Do what you love. Respect those you love. Make every journey matter. Don’t dwell on negative thoughts.

8. Thanksgiving, circa 1994: We are amazed to be invited to dinner at the Rudolphs’. There are other graduate students and also assorted faculty members. As always at their house, we start off with sherry, cheeses and stoned wheat thins. By dinner, the graduate students, us included, are all quite drunk. At dinner there is more to drink. Lloyd and Susanne drink more than us and don’t seem in the least affected. The conversation is high-powered and intellectual. We are very quiet. We can’t contribute much to discussions of the inner workings of Indian parliament, the results of the latest census and controversies surrounding the Mandal Commission. After dinner, there is cognac and strong coffee. The graduate students can barely stand. The Norwegian Rational Choice theorist is only getting started. He is explaining something theoretical that we are in no position to understand. “Take jazz, for example…” he begins. “…or chess…” We don’t know what he’s talking about, but Susanne leans forward, bright-eyed and engaged, asking him all the right questions. Eventually we are bundled out onto the pavement, bleary-eyed and barely cogent.

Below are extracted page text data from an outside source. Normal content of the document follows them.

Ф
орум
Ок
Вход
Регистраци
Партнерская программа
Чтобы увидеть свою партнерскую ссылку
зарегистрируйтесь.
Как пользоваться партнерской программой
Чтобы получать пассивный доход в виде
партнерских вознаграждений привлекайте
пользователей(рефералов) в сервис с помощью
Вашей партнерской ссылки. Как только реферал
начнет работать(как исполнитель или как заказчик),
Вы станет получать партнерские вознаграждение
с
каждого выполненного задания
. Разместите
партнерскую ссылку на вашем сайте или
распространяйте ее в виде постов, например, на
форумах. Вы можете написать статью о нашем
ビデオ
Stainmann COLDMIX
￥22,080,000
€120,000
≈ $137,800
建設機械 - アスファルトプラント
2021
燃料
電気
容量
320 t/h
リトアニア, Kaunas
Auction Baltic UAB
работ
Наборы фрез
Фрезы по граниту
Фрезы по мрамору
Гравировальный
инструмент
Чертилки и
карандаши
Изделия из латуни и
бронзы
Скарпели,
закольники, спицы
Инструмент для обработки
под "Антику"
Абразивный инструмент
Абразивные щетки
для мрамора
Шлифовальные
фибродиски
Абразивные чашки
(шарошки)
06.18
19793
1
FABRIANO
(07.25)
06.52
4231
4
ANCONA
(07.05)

One of us has spilled red wine on the white sofa and covered it up with a sofa cushion, but I won’t say who.

Always serve cheeses with stoned wheat thins before dinner. Invite a nice assortment of people. Do not feed poor graduate students too much liquor. Figure out how to make jazz and chess analogies at dinner parties.

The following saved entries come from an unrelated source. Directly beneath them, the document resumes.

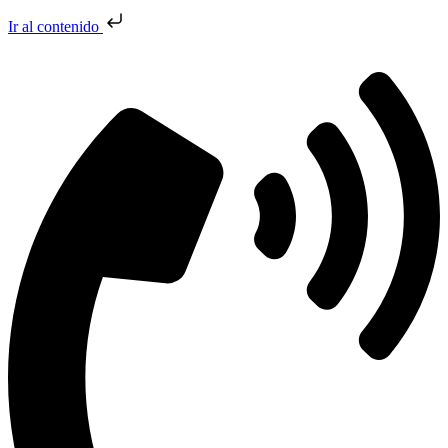
Ir al contenido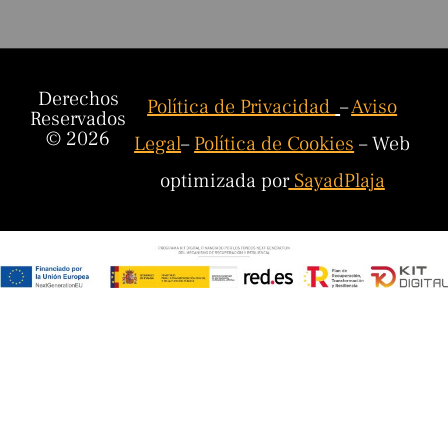
Derechos
Política de Privacidad
–
Aviso
Reservados
© 2026
Legal
–
Política de Cookies
– Web
optimizada por
SayadPlaja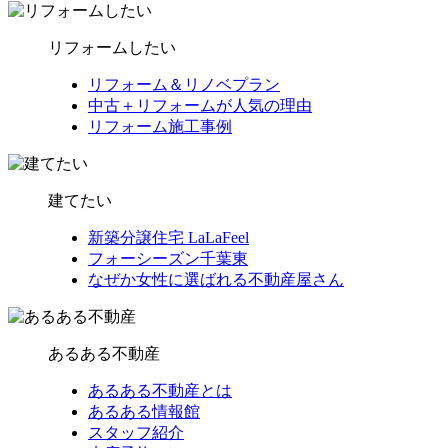
リフォームしたい
リフォーム＆リノベプラン
中古＋リフォームが人気の理由
リフォーム施工事例
建てたい
新築分譲住宅 LaLaFeel
フォーシーズン千葉東
なぜか女性に選ばれる不動産屋さん
あるある不動産
あるある不動産とは
あるある情報館
スタッフ紹介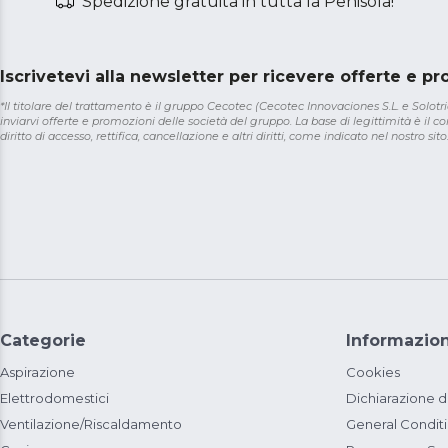
Spedizione gratuita in tutta la Penisola!
Iscrivetevi alla newsletter per ricevere offerte e p
*Il titolare del trattamento è il gruppo Cecotec (Cecotec Innovaciones S.L. e Solotriat
inviarvi offerte e promozioni delle società del gruppo. La base di legittimità è il con
diritto di accesso, rettifica, cancellazione e altri diritti, come indicato nel nostro sito
Categorie
Informazion
Aspirazione
Cookies
Elettrodomestici
Dichiarazione d
Ventilazione/Riscaldamento
General Condit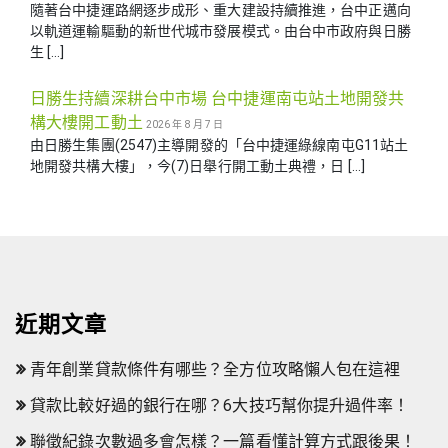
隨著台中捷運路網逐步成形、重大建設持續推進，台中正邁向
以軌道運輸驅動的新世代城市發展模式。由台中市政府與日勝
生 […]
日勝生持續深耕台中市場 台中捷運南屯站土地開發共
構大樓開工動土
2026 年 8 月 7 日
由日勝生集團(2547)主導開發的「台中捷運綠線南屯G11站土
地開發共構大樓」，今(7)日舉行開工動土典禮，日 […]
近期文章
青年創業貸款條件有哪些？全方位攻略懶人包在這裡
貸款比較好過的銀行在哪？6大技巧幫你提升過件率！
聯徵紀錄次數過多會怎樣？一篇看懂計算方式跟後果！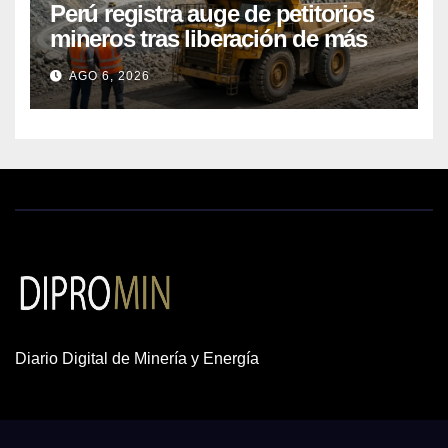
Perú registra auge de petitorios
mineros tras liberación de más
de mil concesiones para explorar
AGO 6, 2026
cobre y oro
Diario Digital de Minería y Energía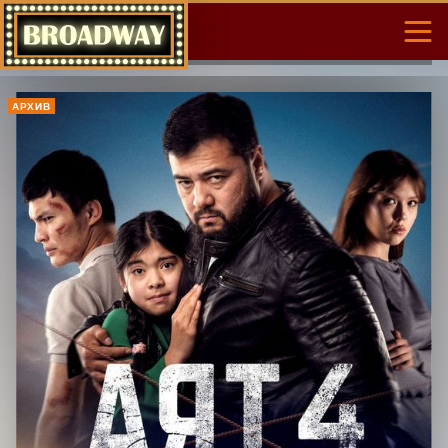
АРХИВ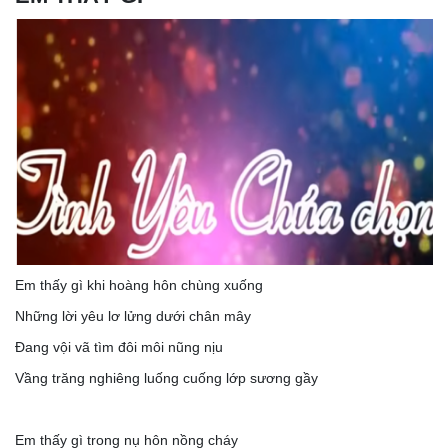
Em thấy gì khi hoàng hôn chùng xuống
Những lời yêu lơ lửng dưới chân mây
Đang vội vã tìm đôi môi nũng nịu
Vầng trăng nghiêng luống cuống lớp sương gầy
Em thấy gì trong nụ hôn nồng cháy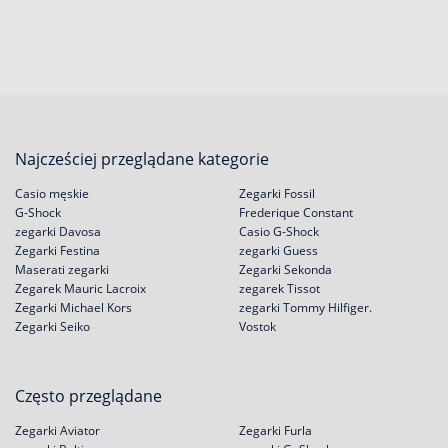
Najcześciej przeglądane kategorie
Casio męskie
Zegarki Fossil
G-Shock
Frederique Constant
zegarki Davosa
Casio G-Shock
Zegarki Festina
zegarki Guess
Maserati zegarki
Zegarki Sekonda
Zegarek Mauric Lacroix
zegarek Tissot
Zegarki Michael Kors
zegarki Tommy Hilfiger.
Zegarki Seiko
Vostok
Często przeglądane
Zegarki Aviator
Zegarki Furla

9. Christmas Eve, 2015: I’m in the kitchen, preparing eggnog with bourbon and nutmeg (without bourbon for the child). I receive a text from a friend who has heard that Susanne has passed away. Though the news comes as no surprise, I feel the tears coming, and a sense of helplessness. What would Susanne do, I asked myself. She’d pour the drinks with a steady hand. She’d carry on. Instead, I go upstairs and sob. The scene repeats itself: each time I think of her, I become tearful, and ask myself how she’d behave in my place. Susanne would be stoic. She’d think of the right thing.

What do you do when a mentor dies, and you have no example to follow? I try over the next few weeks to write something about Susanne, about what she meant to me, what she taught me about being a professional woman and leading a thoughtful life, but I couldn’t tell the story without Lloyd, and when I thought of Lloyd, waiting behind, as she embarked on the final journey before him, I cried again. I thought of Kazuo Ishiguro’s recent novel, The Buried Giant, which explores just this theme: no matter how tenaciously one might cling to a partner in life, the final journey must be made alone.

Or does it? Just twenty-four days later, word came that Lloyd had also passed away. I don’t know what afterlife they envisioned, or if they did at all. They were not openly religious or spiritual; they were fiercely rational scholars who loved to study, as political scientists, the present moment as it unfolded. But I like to think of them now, together on another journey, to an intellectually stimulating place in the sky, or of their souls finding new incarnations that will meet again, and forge another fruitful partnership, or of the two of them soaring off into another dimension full of conversation, stimulating company, hikes, cocktails and articles to be shared with all their friends.

When in doubt, pursue your research, write your books, pour out the drinks and carry on. Even if you don’t know your final destination, do your best to leave the party together.